The current president and CEO of the Social Enterprise Alliance (SEA) was on campus this semester. SEA is the leading membership organization in North America for social enterprises, service providers, nonprofit organizations, corporations, and venture capitalists. In essence, SEA is a community of change makers with more than 700 members. There are several chapters nationwide, each tied to an area university. Belmont is the university affiliated with the newly established Nashville Social Enterprise Alliance. Students will benefit from this affiliation by having ongoing access to social entrepreneurs, being able to attend the annual SEA Summit, and working on projects promoting the social enterprise movement in Middle Tennessee.
The CSESL will be the arm that links the university in multiple ways to the community: to local and international agencies and neighborhoods that are sources of service and internships for students, to key leaders in the field who serve as guest speakers and resources for the program, and to social entrepreneurs and nonprofit leaders who benefit by accessing university people and resources.
Conclusion
In the Introduction to Social Entrepreneurship course, students are required to develop an essay on "Why Am I Interested in Social Entrepreneurship?" The following statement sums up our program:
I confirmed my need for something greater with this vision I had early on in my first semester at Belmont during a business class. While I was looking at the teacher, there was someone else in the world looking at life through a prison cell. While I was looking at my watch waiting to go to lunch, there was someone else in the world looking through trash to find something to eat. While I was looking in my book, there was someone else in the world deprived of an education. While I was looking at a text from my friend, there was someone else in the world looking for somebody, anybody, to care.

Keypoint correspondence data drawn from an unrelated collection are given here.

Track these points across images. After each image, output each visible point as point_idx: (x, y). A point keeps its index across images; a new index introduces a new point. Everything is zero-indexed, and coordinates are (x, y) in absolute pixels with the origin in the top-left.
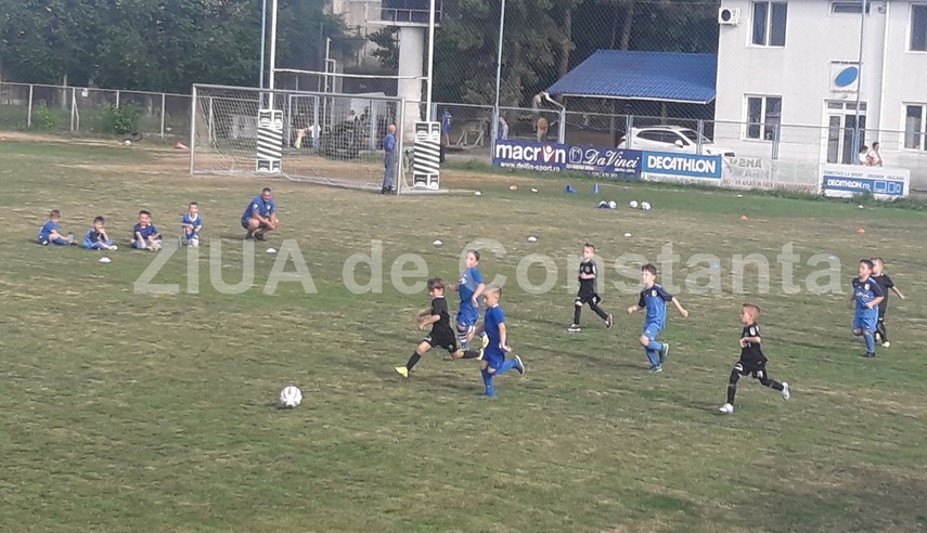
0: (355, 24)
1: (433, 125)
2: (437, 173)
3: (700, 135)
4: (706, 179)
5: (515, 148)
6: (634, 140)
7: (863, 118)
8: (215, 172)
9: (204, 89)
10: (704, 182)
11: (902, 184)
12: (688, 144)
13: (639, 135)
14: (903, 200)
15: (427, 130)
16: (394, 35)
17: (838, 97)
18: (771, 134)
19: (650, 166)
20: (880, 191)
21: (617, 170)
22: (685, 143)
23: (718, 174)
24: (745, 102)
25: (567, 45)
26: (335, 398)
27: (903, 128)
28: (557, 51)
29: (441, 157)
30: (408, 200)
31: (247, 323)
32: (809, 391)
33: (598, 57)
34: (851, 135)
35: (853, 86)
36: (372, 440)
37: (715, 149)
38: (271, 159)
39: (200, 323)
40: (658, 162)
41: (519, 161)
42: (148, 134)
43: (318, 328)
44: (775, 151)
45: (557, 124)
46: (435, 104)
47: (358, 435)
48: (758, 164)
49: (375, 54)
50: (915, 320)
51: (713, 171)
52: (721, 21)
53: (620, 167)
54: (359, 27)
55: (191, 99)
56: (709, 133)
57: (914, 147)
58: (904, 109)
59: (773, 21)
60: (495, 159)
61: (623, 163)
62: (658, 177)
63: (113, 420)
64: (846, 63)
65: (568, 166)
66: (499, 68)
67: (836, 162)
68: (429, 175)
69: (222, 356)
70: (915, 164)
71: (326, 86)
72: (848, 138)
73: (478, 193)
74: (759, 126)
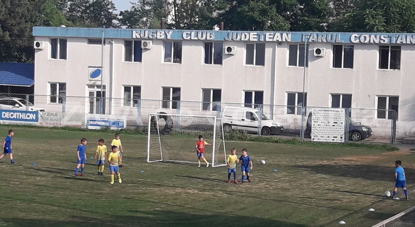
3: (27, 101)
7: (104, 93)
10: (31, 124)
11: (123, 122)
14: (124, 130)
17: (92, 83)
19: (3, 117)
20: (114, 126)
22: (21, 106)
23: (37, 120)
24: (49, 86)
27: (123, 97)
35: (99, 78)
37: (35, 108)
40: (7, 115)
44: (64, 108)
48: (56, 115)
52: (35, 47)
56: (32, 100)
57: (128, 106)
58: (123, 88)
59: (60, 47)
62: (7, 122)
64: (96, 67)
67: (93, 113)
70: (129, 113)
72: (97, 101)
74: (56, 97)
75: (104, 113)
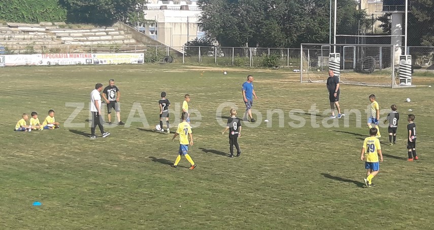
0: (371, 13)
1: (408, 57)
2: (410, 78)
15: (405, 59)
16: (389, 18)
29: (412, 71)
30: (397, 90)
39: (307, 147)
42: (282, 66)
46: (409, 47)
49: (380, 26)
54: (373, 15)
55: (300, 50)
68: (407, 79)
73: (430, 86)
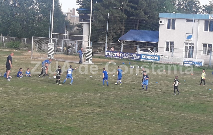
0: (73, 22)
1: (91, 47)
2: (91, 59)
3: (155, 50)
4: (156, 61)
5: (111, 53)
6: (139, 51)
7: (193, 47)
8: (37, 58)
9: (35, 38)
10: (156, 62)
11: (202, 63)
12: (152, 53)
13: (140, 50)
14: (202, 67)
15: (89, 49)
16: (82, 25)
17: (187, 42)
18: (171, 50)
19: (143, 58)
20: (197, 64)
21: (135, 58)
22: (151, 52)
23: (159, 60)
24: (166, 42)
25: (123, 28)
26: (63, 115)
27: (202, 50)
28: (121, 30)
29: (93, 55)
31: (43, 96)
32: (178, 114)
33: (131, 31)
34: (190, 51)
35: (191, 39)
36: (72, 126)
37: (158, 54)
38: (51, 55)
39: (31, 96)
40: (144, 57)
41: (111, 56)
42: (21, 48)
43: (60, 98)
44: (172, 54)
45: (121, 47)
46: (92, 42)
47: (69, 125)
48: (168, 58)
49: (77, 29)
50: (204, 96)
51: (158, 59)
52: (160, 23)
53: (136, 58)
54: (74, 23)
55: (32, 40)
56: (157, 50)
57: (205, 54)
58: (203, 45)
59: (172, 24)
60: (106, 55)
61: (136, 57)
62: (145, 60)
63: (8, 121)
64: (189, 34)
65: (123, 57)
66: (107, 34)
67: (187, 57)
68: (89, 59)
69: (36, 104)
70: (205, 58)
71: (65, 37)
72: (189, 51)
73: (101, 64)
74: (169, 49)
75: (192, 58)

Becoming a part of the growing community of practice for building and advancing the academic field of social innovation was an objective of the Ashoka U Exchange. This is why universities like Belmont are instrumental in playing a pivotal role in educating tomorrow's change agents in the social sector. However, as Harvard Business School Professor Jane C. Wei-Skillern noted in a 2008 interview Putting Entrepreneurship in the Social Sector, "We define social entrepreneurship as innovative, social value-creating activity that can occur within or across the nonprofit, government, or business sectors." In essence, we need more institutions, individuals, and initiatives to respond to alleviating society's social problems. It is my hope that others will answer this important call to service and join this growing movement.
* Bernard Turner is an assistant professor of social entrepreneurship and the director of the Center for Social Entrepreneurship and Service-Learning at Belmont University.